Kanso Tech

Hardware is the physical part; it is that one that we can touch.That's is probably the simplest way to understand it, because it makes it simple to relate with the things around us. You should probably have a smartphone, a notebook, a tablet, or even had already see that blue cable (maybe other colors) in your company or in your home. But what is the importance of knowing hardware for cybersecurity? Sooner or later you will get yourself studying OSI Model. The initial troubleshooting will probably be related to checking if the computer is working, if the cable is connected or even if the computer is even turned on.

Maybe you could ask me what about the Cloud; if there is nothing physical anymore, there is not much sense on worring about it. But have you ever thought about what is the Cloud? The difference between On Premisse and the Cloud is on the location. You may probably never touch a cable or never see a router face to face, but the knowledge about what they are and how they work will certainly give you a clearer vision about how these things work, even you will only access them remotely, using a terminal.

Beyond these details, if you, just like me, have the curiosity of not just be a user, and get yourself in touch with programming languages, sooner or later you will need some hardware knowledge, even it is just to put your mind into computer's place, to think about the better way to write an algorithm and solve your problems.

The understanding of the physical part, beyond of helping you learn the whole communication path, will let you go deeper in so many areas. When we thing about cybersecurity, sometimes what go to our mind is somebody on a chair, typing commands on some software, but it is also possible to attach, and so to defend, the physical part. Theres is also a premise that there is no security it the attacker can get physical access. It is possible to get a console using a data communication port, be it serial or parallel, and even create a console port, making a jump on the board's router, getting a terminal access. This is also possible to hack a car, a computer and so many other devices. Or you could use the hardware in a simpler way, getting a SBC (Single Board Computer, like a Raspberry Pi), and using it hidden under a desk, with malicious intentions, as a rogue access point.

Speaking about computers, we could quote, as some basic components, the CPU, the memories (like RAM or hard drives) and input/output devices, like serial and parallel ports, the keyboard, network devices and even the little mouse. Routers, switches, servers and also your pocket smartphone, are all computers. Understand how they work will help you to search for points of failure, to attack and defend, in your path through cybersecurity.
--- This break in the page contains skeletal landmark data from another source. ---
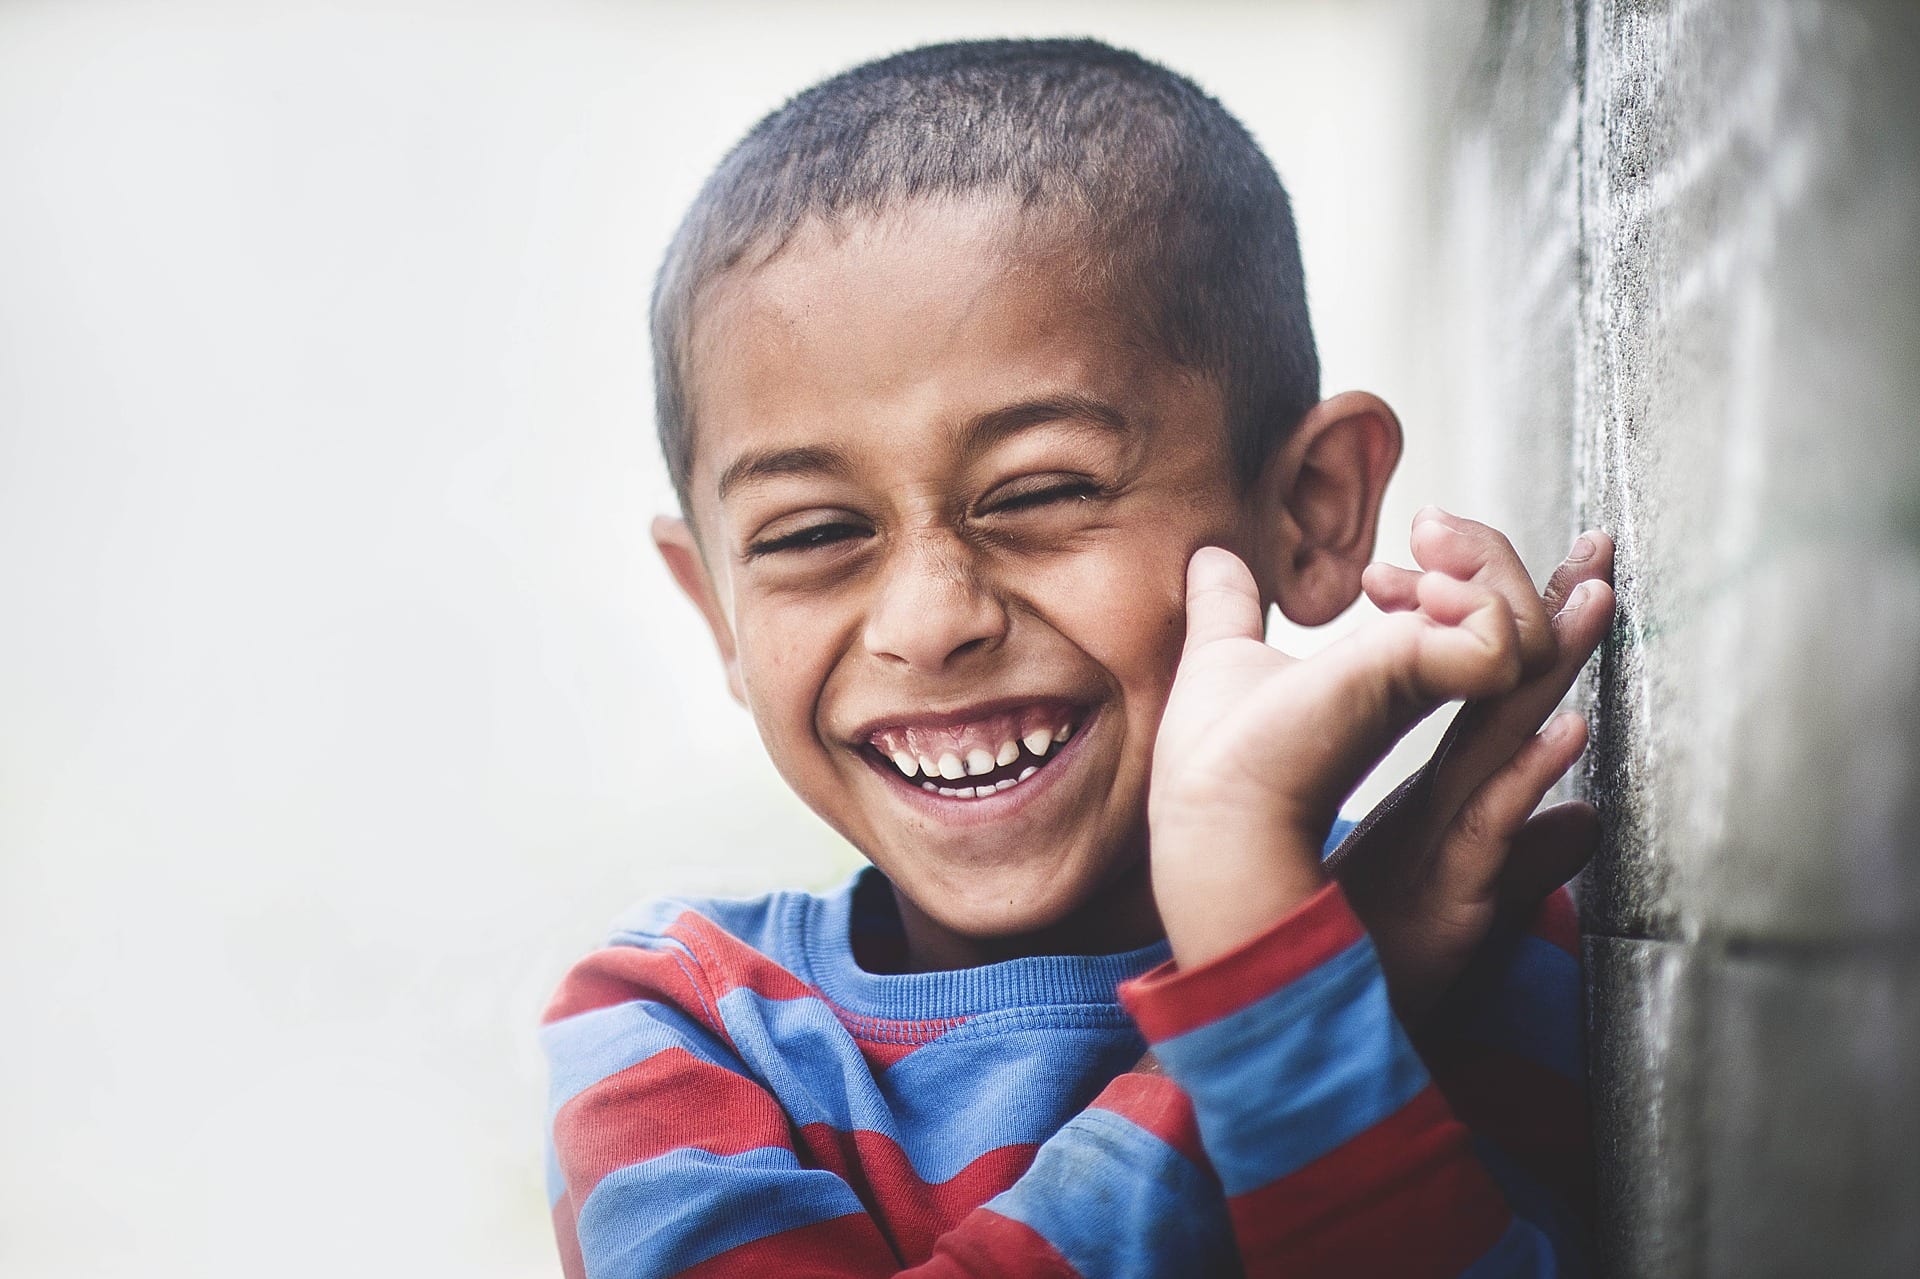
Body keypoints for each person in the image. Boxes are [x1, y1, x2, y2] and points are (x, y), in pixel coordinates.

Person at [541, 38, 1615, 1278]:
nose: (931, 619)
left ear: (1312, 511)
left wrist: (1272, 950)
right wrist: (1280, 999)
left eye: (1040, 490)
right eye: (816, 532)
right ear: (717, 608)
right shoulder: (680, 1032)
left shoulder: (1472, 915)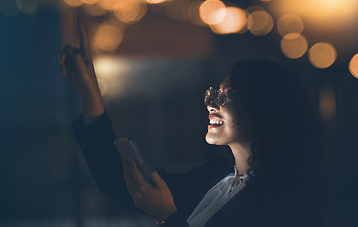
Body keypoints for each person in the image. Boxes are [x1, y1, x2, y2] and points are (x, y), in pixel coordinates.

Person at [59, 20, 324, 227]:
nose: (211, 104)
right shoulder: (216, 179)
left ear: (263, 109)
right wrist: (89, 92)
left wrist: (167, 216)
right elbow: (117, 182)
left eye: (227, 95)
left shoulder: (286, 203)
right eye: (213, 94)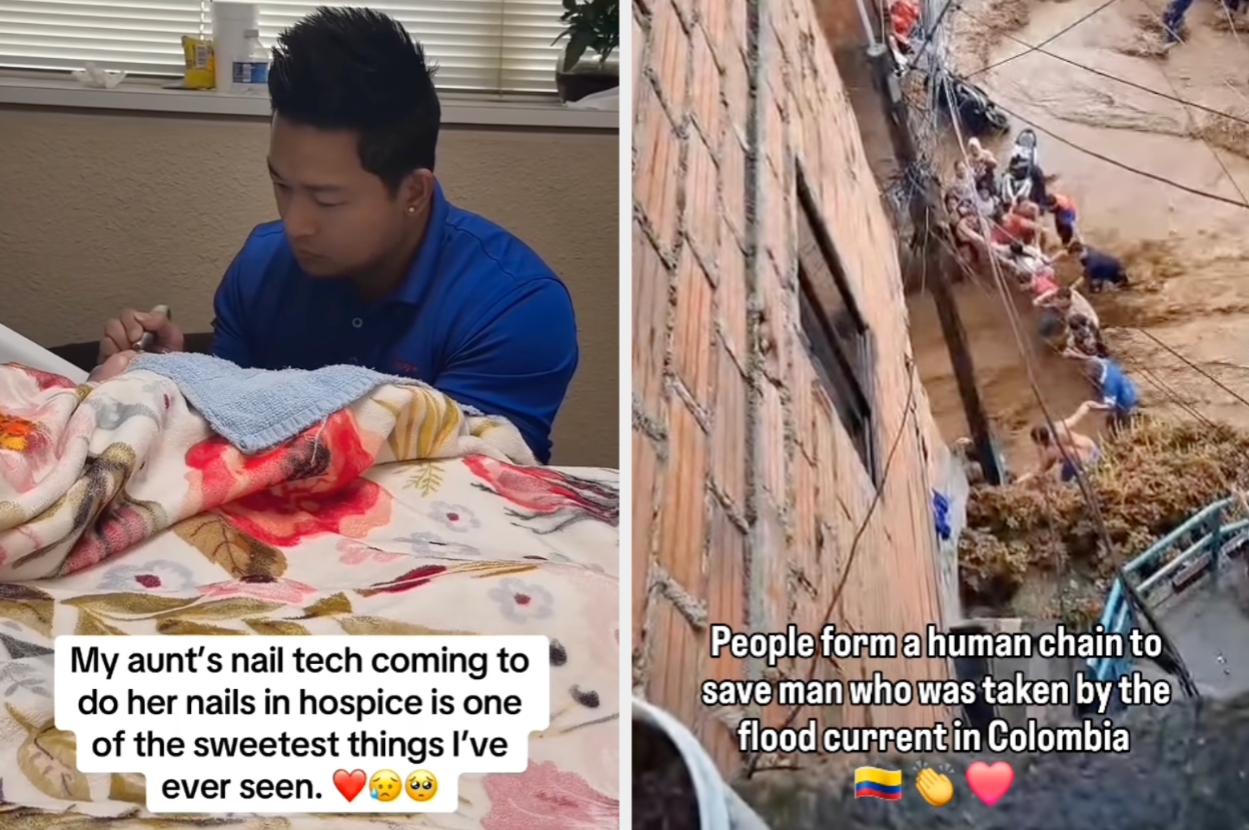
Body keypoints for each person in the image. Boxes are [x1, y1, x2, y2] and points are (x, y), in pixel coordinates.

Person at [95, 9, 578, 464]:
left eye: (327, 200)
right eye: (282, 186)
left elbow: (472, 486)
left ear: (413, 191)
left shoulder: (516, 309)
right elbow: (225, 436)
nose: (295, 224)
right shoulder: (262, 267)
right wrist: (169, 386)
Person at [1017, 401, 1103, 484]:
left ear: (1040, 442)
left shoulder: (1050, 452)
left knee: (1066, 483)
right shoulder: (1059, 427)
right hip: (1090, 448)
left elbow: (1040, 470)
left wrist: (1021, 480)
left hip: (1084, 464)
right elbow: (1086, 405)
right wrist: (1105, 407)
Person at [1079, 356, 1140, 429]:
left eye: (1091, 377)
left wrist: (1093, 407)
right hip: (1129, 386)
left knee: (1116, 425)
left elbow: (1109, 405)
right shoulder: (1106, 364)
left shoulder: (1109, 384)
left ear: (1096, 376)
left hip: (1127, 402)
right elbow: (1094, 358)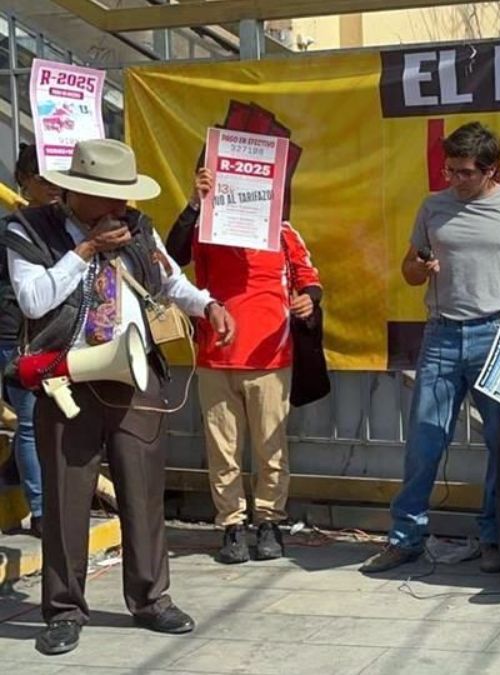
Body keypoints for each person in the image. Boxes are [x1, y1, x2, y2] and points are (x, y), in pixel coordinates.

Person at [3, 139, 236, 656]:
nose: (118, 208)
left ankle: (152, 599)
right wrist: (84, 251)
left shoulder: (138, 227)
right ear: (73, 193)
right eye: (106, 198)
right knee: (66, 497)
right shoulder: (28, 229)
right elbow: (34, 298)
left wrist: (209, 306)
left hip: (134, 375)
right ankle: (63, 610)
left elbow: (172, 283)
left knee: (143, 491)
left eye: (123, 197)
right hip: (68, 376)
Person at [359, 121, 500, 574]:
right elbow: (409, 270)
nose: (455, 179)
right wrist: (419, 266)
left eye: (466, 172)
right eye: (450, 170)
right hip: (442, 333)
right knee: (425, 439)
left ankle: (493, 536)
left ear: (493, 170)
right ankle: (406, 536)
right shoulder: (433, 208)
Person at [166, 167, 321, 565]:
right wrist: (193, 203)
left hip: (271, 357)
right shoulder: (205, 229)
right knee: (223, 449)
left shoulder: (284, 233)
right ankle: (231, 525)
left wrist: (309, 300)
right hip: (216, 356)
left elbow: (309, 279)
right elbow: (173, 257)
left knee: (271, 447)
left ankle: (269, 522)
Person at [1, 143, 60, 536]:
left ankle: (15, 479)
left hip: (53, 337)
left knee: (44, 420)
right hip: (17, 336)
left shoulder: (59, 224)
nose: (54, 186)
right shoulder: (14, 227)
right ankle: (41, 510)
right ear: (24, 181)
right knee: (28, 421)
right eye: (44, 178)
Do you want to go back to the Cloud? Ok. One of the improvements on programming languages has been the concern about memory allocation, to avoid the so called buffer overflow attacks. If you never heard about it, in the simplest way to explain, is you put more data in a memory space that it was predicted by the programmer. You burst the predicted allocated space, getting access to other memory spaces, that could take you to getting a remote shell, for example. Is this a logical thing? Yes, but running on a physical device, physically connected to the network and other devices, changing information, possibly inside a public cloud.

I read a text, probably more than 20 years ago, that explained that the better professional to design a safe was the thief. The explanation is very simple: he is the only one that knows every possible way to break into it. Every possible ways: logical and physical.